With an external comparison dataset:

  • MenoLife (Tariyal 2025) would be the natural comparison dataset if made available. In its absence: SWAN sub-cohort (public data) to validate the association classic AL ↔ retrospectively reconstructed longitudinal proxies.

Limitations:

  1. Labeling "decompensation". Defining a clinically significant symptomatic episode from self-report data is debatable. A panel of endocrinologists + perimenopause gynecologists should co-define the criterion before analysis. Risk: if labeling has low inter-rater reliability, AUC will be artificially inflated or attenuated.

  2. Construct validity. A composite phenotype may look robust by mixing many correlated signals. Validation must show that it adds information beyond sleep, subjective stress or isolated cortisol.

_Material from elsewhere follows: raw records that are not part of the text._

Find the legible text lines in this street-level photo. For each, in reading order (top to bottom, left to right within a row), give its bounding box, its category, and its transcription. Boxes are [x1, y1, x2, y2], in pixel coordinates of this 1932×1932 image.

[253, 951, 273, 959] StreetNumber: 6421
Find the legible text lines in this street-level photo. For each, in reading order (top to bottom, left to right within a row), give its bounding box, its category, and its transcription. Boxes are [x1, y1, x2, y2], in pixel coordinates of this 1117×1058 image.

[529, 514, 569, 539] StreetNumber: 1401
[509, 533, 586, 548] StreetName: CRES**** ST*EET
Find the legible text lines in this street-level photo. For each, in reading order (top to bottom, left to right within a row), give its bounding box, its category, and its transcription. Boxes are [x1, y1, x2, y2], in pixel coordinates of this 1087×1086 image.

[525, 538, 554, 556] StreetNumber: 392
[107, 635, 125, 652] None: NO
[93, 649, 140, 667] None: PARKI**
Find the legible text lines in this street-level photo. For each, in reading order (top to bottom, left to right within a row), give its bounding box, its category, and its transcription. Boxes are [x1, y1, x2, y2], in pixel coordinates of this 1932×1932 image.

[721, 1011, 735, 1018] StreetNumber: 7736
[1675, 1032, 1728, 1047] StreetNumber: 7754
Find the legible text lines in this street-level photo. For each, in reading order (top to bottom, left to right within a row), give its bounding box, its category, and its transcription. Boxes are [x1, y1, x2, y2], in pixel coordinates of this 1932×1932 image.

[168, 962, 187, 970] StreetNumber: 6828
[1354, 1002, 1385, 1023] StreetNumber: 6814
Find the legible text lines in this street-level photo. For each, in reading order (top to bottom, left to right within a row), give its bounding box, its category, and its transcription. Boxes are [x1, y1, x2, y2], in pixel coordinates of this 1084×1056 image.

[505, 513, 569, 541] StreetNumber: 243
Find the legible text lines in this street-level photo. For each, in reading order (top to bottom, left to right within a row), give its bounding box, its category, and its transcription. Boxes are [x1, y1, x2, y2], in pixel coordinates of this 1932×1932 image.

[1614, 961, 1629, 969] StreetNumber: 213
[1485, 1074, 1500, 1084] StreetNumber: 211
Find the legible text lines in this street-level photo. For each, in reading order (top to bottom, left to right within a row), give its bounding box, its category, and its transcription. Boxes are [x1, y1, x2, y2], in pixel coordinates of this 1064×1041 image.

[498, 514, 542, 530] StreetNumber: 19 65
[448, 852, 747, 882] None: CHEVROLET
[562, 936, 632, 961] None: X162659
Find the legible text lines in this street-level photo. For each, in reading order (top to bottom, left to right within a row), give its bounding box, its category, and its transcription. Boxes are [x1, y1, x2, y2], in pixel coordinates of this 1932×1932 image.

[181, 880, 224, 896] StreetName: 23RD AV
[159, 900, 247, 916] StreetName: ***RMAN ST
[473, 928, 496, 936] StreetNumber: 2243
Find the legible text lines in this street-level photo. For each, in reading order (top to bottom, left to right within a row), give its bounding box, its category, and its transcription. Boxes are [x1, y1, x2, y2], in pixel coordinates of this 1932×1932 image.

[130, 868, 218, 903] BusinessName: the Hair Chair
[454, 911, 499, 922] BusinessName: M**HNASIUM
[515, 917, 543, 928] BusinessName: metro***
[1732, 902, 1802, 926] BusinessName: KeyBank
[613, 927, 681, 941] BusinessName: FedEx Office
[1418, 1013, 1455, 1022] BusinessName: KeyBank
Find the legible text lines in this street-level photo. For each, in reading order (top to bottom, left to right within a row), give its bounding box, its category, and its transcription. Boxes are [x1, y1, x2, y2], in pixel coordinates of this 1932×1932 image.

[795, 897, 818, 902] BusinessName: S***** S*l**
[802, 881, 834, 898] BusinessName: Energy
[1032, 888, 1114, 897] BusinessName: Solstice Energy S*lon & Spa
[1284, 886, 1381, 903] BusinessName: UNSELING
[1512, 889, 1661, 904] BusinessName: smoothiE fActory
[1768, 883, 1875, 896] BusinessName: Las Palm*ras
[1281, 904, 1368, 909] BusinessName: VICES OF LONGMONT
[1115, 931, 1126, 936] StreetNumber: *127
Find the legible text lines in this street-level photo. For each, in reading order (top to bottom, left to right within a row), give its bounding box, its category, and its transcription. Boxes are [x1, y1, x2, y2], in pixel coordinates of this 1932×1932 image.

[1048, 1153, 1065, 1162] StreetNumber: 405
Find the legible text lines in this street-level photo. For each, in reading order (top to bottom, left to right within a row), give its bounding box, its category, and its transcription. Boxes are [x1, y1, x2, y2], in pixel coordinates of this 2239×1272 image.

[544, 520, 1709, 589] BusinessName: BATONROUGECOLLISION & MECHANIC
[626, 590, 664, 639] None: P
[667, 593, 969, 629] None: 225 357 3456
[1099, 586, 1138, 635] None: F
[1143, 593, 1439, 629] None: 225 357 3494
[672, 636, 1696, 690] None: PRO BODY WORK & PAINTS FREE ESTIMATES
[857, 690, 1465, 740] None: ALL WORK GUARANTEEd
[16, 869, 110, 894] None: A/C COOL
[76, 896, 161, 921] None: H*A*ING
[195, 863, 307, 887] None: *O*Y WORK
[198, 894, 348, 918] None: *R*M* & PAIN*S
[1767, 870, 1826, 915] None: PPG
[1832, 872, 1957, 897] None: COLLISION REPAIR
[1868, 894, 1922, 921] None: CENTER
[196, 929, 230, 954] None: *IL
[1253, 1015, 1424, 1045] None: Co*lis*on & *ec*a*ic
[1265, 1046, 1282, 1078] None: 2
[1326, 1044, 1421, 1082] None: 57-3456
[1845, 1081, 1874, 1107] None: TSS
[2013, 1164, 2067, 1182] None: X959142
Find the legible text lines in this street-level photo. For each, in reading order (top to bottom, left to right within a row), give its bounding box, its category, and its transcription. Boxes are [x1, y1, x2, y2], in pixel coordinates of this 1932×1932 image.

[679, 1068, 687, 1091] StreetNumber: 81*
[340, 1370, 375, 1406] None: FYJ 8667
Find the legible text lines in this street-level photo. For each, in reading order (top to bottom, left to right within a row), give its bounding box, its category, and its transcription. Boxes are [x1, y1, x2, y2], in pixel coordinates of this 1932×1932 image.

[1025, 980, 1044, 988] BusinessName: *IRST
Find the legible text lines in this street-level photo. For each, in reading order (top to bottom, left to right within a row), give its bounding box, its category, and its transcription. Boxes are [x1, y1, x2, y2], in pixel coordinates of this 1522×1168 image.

  3. Transfer by hormonal stage. The hypothesis is stated for perimenopause. Extending it to active cycling, PCOS, POI or postmenopause requires validating each cohort separately.


Individual variability

A composite HPA-load phenotype must be interpreted in an individualized way. Similar signals can have different clinical meaning depending on:

  • Hormonal stage: Sofía vs Carmen vs Rosa require different weighting (the active ovarian axis does not weigh the same in postmenopause).
  • Cortisol phenotype: curves with high CAR, flat CAR or altered nocturnal nadir modify the reading of each component.
  • Dietary acculturation: loss of Prevotella copri in urbanized Latinas (L1.4) can produce an apparently diverse diet with a functionally compromised microbial buffer.

Notice. Lua Labs is a scientific research laboratory. Reports are literature syntheses, not medical advice. Any clinical decision should be made with a health professional.